By the late 7th century the Northumbrian kingdom had grown into the dominant power of northern Britain. The Annals of Tigernach record their capture of Eidyn - Edinburgh - in 638. By the reign of Oswald the Picts north of the Forth had been subjugated. Ecgfrith inherited that hegemony in 670 and immediately faced rebellion. He crushed the first revolt of the Northern Picts at the Battle of Two Rivers, deposing their king Drest mac Donuel, who was replaced by Bridei mac Bili. By 679 things were unravelling. The Mercians had killed Ecgfrith's brother Aelfwine in battle. Picts were raiding southward - sieges at Dunnottar in 680 and Dundurn in 682 likely Bridei's work - and in 681 Bridei was even recorded as having "destroyed" the Orkneys. The northern frontier of Ecgfrith's kingdom was disappearing in front of him.
In 684 Ecgfrith made a brutal pre-emptive strike. He sent an army to Brega in Ireland to break up a Gaelic-Briton alliance. The force decimated the local population and burned churches. The Venerable Bede, who lived through these years and wrote about them in the next generation, treats the Brega raid with open scorn. The following spring Ecgfrith decided to deal with the Picts the same way. His own advisers urged him not to. He went anyway. Bede tells us the battle took place 'in straits of inaccessible mountains' - which is one reason historians now doubt the traditional Angus location. The Picts knew their ground. The Northumbrians did not. A feigned retreat drew them between hills until there was no way out.

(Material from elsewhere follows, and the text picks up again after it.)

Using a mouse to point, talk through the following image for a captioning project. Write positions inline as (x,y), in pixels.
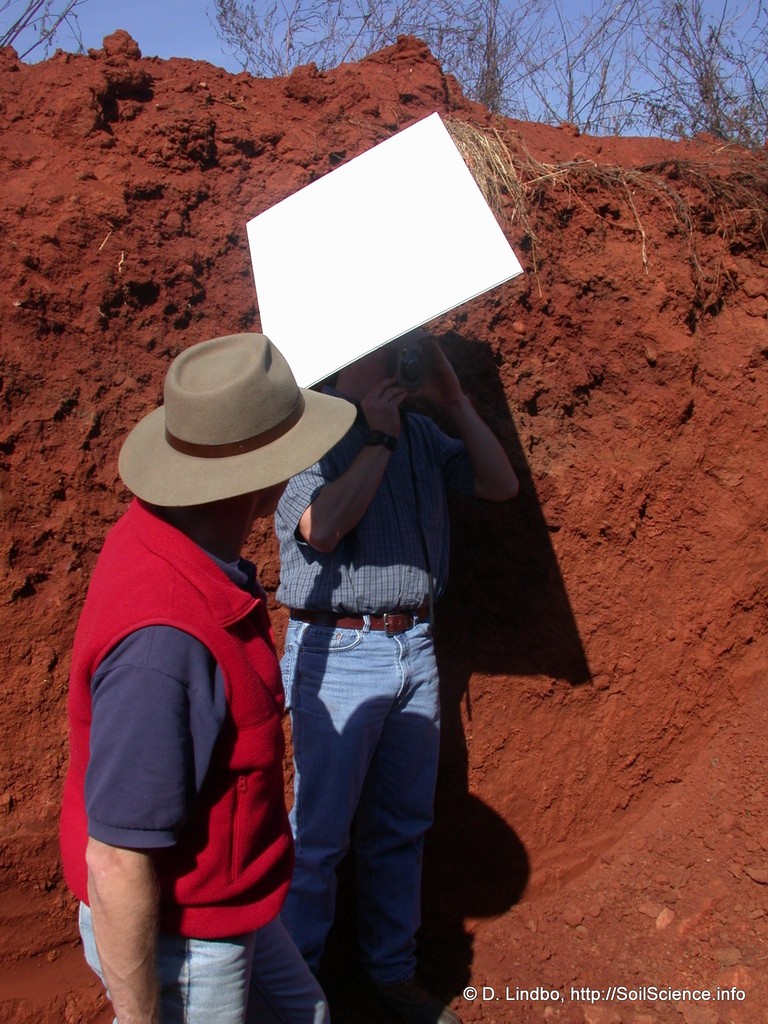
In this image in front (119,826) there are two people (382,554). Behind them there is a sand (145,199). In the background of the image (155,25) there are trees (335,53) and sky (175,21). There is some text (657,997) on the right side of the image (681,987).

The 9th-century Welsh chronicler Nennius records the engagement as Gueith Linn Garan - the Battle of Crane Lake - and the 12th-century Symeon of Durham gives the Old English Nechtansmere, 'Nechtan's lake.' Both agree on a lake. The traditional site is at Dunnichen in Angus, identified in the early 19th century by the antiquarian George Chalmers, who found 'Dun Nechtan' recorded in early charters of Arbroath Abbey. Old maps show a small drained lake at Dunnichen Moss, east of the village. The carved battle scene on the Aberlemno kirkyard stone three miles north has often been cited as evidence - though the stone is probably mid-8th or even 9th century. In 2006 the historian Alex Woolf made the case for a different site entirely: Dunachton, on the shores of Loch Insh in Badenoch, where the inaccessible mountains Bede describes actually exist. The argument has not been settled.
Whatever the exact patch of ground, the result was decisive. Bede records that the Picts recovered the lands the Northumbrians and the Dal Riatan Scots had held. Northumbrians who could not flee were killed or enslaved. The Northumbrian diocese set up at Abercorn for the conversion of the Picts was abandoned. Its bishop, Trumwine, fled to Whitby with his monks. The Roman Catholic mission to the north stalled for generations. Ecgfrith's death effectively ended any chance that the Anglo-Saxon kingdoms would absorb what would become Scotland. The line of difference - cultural, linguistic, religious - that runs across the island today was set, in some real sense, on that May afternoon by a lake in the north. It is the kind of battle whose consequences can still be measured.
The traditional Dunnichen site lies at 56.63°N, 2.80°W, about 4 nm east of Forfar in Angus, with Dunnichen Moss east of the village. The alternative site at Dunachton lies further north on Loch Insh in the Cairngorms. From 2,000-4,000 ft AGL over Dunnichen, look for the low Dunnichen Hill (about 700 ft) covered in birch wood and surrounded by farmland. The carved Aberlemno Stone is 3 nm to the north. Nearest airports: Dundee (EGPN) 14 nm south; Leuchars (EGQL) 20 nm south-southeast; Aberdeen (EGPD) 40 nm northeast. Forfar and Glamis Castle are nearby landmarks.